PetaPixel

Adobe Unleashes Photoshop CS5

After building up anticipation by releasing sneak peeks at upcoming features such as Content-Aware Fill and Puppet Warp, Adobe has unveiled Photoshop CS5, the latest version of its popular image editing program.

Photoshop CS5 and Photoshop CS5 Extended are expected to start shipping next month at the price of $699 and $999, respectively. If you already own Photoshop and only need the upgrade, it’ll set you back $149 or $349.

Here’s a quick overview of some of the new features:

Better HDR

Companies like HDRSoft (makers of Photomatix) can’t be too pleased about this one. Adobe claims to have greatly improved the HDR capabilities in this new version. In addition to greater speed and accuracy, they now have ghost artifact removal (to combat camera shake) and the ability to emulate the look of HDR using single photographs.

New Painting Module


CS5 now features a painting module through which you can “paint” over a photograph. This feature flips photorealism around and allows you to turn your images into rather convincing paintings.
Instead of using an artistic filter, which can produce unreliable results, the painting tools allow for a more organic feel: the program shows a live view of the virtual brush tip as you paint.

GIVEN TASK 1 ▸ List every dollar price that the Photoshop CS5 article gives.
GIVEN TASK 2 ▸ According to the Photoshop CS5 article, what is ghost artifact removal meant to combat?
GIVEN TASK 3 ▸ Please write the next part of the Photoshop CS5 article, picking up after its last sentence.

PROVIDED DATA ▸

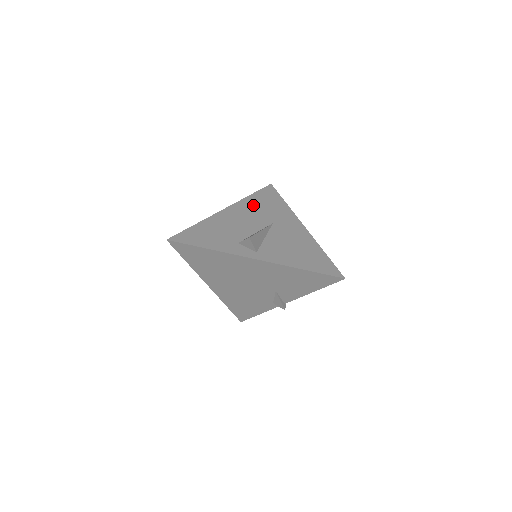
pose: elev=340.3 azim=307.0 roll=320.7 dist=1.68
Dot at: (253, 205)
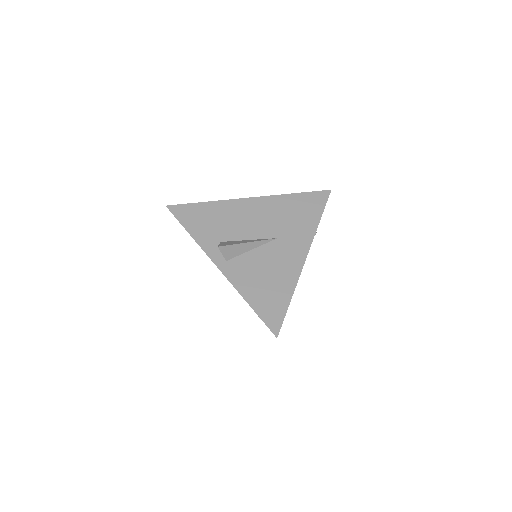
Dot at: (281, 207)
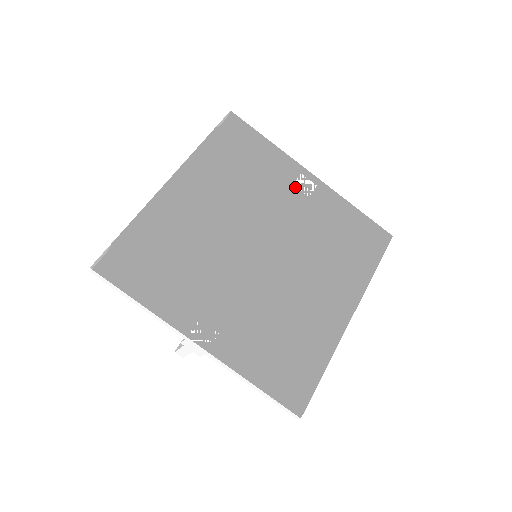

EXPECTED OUTPUT 1 ▸ $699, $999, $149, $349

EXPECTED OUTPUT 2 ▸ Camera shake.

EXPECTED OUTPUT 3 ▸
Lens Correction Feature

Another major feature is almost a subtle addition compared to the other features, but it makes a huge difference in the way we can edit. Adobe is including a lens correction feature which corrects for distortion, chromatic aberration and vignetting based on what lens you used according to the EXIF data. The folks over at dpreview predict that CS5 will come with preset lens profiles – much like color profiles – for Nikon and Canon lenses. Photoshop also enables the ability to customize your own profiles with the possibility of sharing profiles with a larger community of users.

Adobe has also taken several pointers from community feedback with regards to the lens correction filter options.

Adobe Camera Raw 6: Non-Destructive Editing, Add and Remove Grain


Adobe Camera Raw 6 alone is plenty to get excited about. It uses the same processing engine as the Lightroom 3 beta and supports more than 275 camera models. It also allows nondestructive editing not only for raw files, but also for JPEG and TIFF.
There’s a new Grain feature which mimics the look of film grain, which provides an alternative to the film grain artistic filter, but is also nondestructive and can add an evenly dispersed grain to the entire image.
On the opposite spectrum, ACR also has improved noise removal controls that can prove quite handy when shooting at a high ISO.

Improved Edge Detection

In each iteration of Photoshop, Adobe has constantly improved its ability to distinguish edges for making selections and masking. CS5 has new adaptive selection-edge modification controls, such as Smart Radius, which selects the best edging style when selecting different types of subjects. Adobe has also added extra view modes to preview selections. The other features include Refine Radius and Erase Refinements, which can be particularly helpful when trying to reduce and remove background colors that show up through a subject’s hair.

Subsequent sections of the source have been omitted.